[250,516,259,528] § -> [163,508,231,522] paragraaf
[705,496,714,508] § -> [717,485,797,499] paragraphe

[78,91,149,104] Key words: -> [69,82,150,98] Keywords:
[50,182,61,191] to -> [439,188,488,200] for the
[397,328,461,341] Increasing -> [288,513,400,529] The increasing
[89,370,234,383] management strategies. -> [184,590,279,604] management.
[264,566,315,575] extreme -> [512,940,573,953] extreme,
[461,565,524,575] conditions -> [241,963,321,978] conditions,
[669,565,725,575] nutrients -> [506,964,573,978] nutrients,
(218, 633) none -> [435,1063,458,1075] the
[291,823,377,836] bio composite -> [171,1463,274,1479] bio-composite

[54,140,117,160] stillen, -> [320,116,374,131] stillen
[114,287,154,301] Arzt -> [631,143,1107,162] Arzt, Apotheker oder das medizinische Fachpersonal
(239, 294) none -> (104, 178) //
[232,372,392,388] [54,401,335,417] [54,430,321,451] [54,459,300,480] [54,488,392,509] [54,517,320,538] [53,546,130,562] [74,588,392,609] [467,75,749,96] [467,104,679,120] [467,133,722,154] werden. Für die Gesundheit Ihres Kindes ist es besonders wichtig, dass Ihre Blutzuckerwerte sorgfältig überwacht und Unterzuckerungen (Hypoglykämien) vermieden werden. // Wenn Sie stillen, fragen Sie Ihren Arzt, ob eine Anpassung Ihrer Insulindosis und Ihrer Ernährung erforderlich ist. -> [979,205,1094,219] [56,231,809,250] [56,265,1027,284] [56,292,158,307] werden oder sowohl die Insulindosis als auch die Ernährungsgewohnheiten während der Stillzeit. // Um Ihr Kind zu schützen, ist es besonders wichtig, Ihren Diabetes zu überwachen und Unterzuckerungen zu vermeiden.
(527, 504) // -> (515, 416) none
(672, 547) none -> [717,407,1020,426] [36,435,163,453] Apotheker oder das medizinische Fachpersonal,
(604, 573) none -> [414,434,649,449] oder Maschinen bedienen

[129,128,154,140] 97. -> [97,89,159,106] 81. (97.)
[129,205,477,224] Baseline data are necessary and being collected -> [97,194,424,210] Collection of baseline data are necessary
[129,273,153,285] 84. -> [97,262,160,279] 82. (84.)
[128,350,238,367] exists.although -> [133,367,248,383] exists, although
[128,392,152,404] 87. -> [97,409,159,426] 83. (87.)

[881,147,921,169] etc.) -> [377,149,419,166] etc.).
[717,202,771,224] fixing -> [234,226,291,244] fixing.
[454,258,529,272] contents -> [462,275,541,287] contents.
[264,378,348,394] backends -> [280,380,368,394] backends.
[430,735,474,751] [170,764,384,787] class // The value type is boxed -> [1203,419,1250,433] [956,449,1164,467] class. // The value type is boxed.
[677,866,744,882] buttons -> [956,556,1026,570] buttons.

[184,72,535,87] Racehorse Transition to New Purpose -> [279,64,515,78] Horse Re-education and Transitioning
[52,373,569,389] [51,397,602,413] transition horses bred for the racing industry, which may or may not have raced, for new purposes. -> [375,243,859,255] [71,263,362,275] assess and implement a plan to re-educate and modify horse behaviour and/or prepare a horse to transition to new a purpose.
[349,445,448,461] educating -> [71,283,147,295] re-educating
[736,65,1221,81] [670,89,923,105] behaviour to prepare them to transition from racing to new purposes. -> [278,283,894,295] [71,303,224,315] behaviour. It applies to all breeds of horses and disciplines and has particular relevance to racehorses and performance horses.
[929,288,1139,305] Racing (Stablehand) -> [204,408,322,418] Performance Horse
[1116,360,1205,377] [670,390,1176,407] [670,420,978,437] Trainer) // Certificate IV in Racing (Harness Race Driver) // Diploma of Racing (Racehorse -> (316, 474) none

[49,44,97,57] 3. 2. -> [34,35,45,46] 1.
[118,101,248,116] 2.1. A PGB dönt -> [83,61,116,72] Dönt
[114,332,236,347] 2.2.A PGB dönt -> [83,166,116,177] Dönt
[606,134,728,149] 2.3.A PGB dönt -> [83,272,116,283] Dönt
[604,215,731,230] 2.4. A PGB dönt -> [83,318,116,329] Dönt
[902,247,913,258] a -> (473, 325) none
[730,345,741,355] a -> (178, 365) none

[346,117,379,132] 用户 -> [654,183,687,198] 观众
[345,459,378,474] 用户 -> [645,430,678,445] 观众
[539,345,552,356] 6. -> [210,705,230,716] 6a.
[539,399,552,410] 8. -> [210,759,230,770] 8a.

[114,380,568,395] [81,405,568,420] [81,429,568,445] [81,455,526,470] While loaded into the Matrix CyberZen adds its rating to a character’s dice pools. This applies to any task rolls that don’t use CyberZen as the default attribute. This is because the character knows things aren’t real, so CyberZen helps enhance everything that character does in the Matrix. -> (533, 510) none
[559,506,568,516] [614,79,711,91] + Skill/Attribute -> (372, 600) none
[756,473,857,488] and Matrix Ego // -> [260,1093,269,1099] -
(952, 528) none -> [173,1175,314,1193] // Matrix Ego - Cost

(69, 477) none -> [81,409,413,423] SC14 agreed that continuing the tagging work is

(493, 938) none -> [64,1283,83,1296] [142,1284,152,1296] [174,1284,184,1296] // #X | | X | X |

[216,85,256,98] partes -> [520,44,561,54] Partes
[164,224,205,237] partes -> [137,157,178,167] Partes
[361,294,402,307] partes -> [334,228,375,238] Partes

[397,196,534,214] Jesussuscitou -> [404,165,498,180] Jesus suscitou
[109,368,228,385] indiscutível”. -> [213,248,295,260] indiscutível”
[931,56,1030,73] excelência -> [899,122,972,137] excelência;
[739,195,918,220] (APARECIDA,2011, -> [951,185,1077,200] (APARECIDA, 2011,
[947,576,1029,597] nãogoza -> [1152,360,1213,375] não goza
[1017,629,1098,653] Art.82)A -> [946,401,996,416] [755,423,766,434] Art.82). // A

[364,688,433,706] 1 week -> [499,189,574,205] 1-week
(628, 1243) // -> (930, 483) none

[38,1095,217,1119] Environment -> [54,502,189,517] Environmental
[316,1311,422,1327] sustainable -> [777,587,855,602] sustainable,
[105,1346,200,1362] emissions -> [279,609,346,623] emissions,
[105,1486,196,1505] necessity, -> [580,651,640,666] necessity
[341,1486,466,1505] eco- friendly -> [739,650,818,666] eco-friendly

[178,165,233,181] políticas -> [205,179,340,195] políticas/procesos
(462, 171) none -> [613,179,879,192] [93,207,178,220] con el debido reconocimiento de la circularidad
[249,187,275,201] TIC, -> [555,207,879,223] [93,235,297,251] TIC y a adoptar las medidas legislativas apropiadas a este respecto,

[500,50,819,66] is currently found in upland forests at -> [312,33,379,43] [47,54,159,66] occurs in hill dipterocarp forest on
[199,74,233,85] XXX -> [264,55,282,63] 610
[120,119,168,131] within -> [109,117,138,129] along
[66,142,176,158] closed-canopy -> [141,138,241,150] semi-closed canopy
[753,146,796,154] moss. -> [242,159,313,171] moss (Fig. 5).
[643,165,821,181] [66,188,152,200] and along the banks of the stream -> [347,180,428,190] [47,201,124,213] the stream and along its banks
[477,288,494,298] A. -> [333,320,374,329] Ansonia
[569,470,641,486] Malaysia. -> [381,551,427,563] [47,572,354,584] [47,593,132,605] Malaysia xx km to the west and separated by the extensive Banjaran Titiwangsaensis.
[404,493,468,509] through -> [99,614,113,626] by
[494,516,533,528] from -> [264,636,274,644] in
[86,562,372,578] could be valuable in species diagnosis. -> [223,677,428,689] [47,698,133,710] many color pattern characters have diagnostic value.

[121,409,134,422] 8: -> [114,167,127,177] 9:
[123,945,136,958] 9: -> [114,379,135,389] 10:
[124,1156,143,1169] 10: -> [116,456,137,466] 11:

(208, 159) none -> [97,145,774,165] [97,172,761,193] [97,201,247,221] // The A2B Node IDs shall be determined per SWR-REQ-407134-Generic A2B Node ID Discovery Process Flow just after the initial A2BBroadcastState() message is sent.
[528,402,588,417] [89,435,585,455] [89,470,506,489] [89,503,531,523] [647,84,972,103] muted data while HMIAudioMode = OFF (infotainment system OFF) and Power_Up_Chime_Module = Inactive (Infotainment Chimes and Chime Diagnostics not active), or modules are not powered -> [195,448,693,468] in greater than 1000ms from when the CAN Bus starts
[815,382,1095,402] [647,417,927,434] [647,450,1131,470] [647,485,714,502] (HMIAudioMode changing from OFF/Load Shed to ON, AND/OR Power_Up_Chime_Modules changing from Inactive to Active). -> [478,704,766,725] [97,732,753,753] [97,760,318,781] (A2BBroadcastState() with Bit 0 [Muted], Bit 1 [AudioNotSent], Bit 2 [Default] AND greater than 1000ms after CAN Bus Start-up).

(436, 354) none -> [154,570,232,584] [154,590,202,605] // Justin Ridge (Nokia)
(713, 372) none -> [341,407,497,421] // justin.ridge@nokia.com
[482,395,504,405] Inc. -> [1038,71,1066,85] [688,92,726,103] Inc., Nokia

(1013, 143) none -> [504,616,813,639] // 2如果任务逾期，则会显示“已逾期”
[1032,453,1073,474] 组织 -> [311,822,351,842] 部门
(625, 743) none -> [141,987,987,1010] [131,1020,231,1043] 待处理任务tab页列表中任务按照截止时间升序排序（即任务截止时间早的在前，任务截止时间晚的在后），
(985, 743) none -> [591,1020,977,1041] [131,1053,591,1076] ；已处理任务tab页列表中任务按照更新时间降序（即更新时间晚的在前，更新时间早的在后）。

--- Exercise description ---
Could you restate word for word the lines above, from the one that contains "[753,146,796,154] moss. ->" through the one that contains "(208, 159) none", and no others?

--- Output ---
[753,146,796,154] moss. -> [242,159,313,171] moss (Fig. 5).
[643,165,821,181] [66,188,152,200] and along the banks of the stream -> [347,180,428,190] [47,201,124,213] the stream and along its banks
[477,288,494,298] A. -> [333,320,374,329] Ansonia
[569,470,641,486] Malaysia. -> [381,551,427,563] [47,572,354,584] [47,593,132,605] Malaysia xx km to the west and separated by the extensive Banjaran Titiwangsaensis.
[404,493,468,509] through -> [99,614,113,626] by
[494,516,533,528] from -> [264,636,274,644] in
[86,562,372,578] could be valuable in species diagnosis. -> [223,677,428,689] [47,698,133,710] many color pattern characters have diagnostic value.

[121,409,134,422] 8: -> [114,167,127,177] 9:
[123,945,136,958] 9: -> [114,379,135,389] 10:
[124,1156,143,1169] 10: -> [116,456,137,466] 11:

(208, 159) none -> [97,145,774,165] [97,172,761,193] [97,201,247,221] // The A2B Node IDs shall be determined per SWR-REQ-407134-Generic A2B Node ID Discovery Process Flow just after the initial A2BBroadcastState() message is sent.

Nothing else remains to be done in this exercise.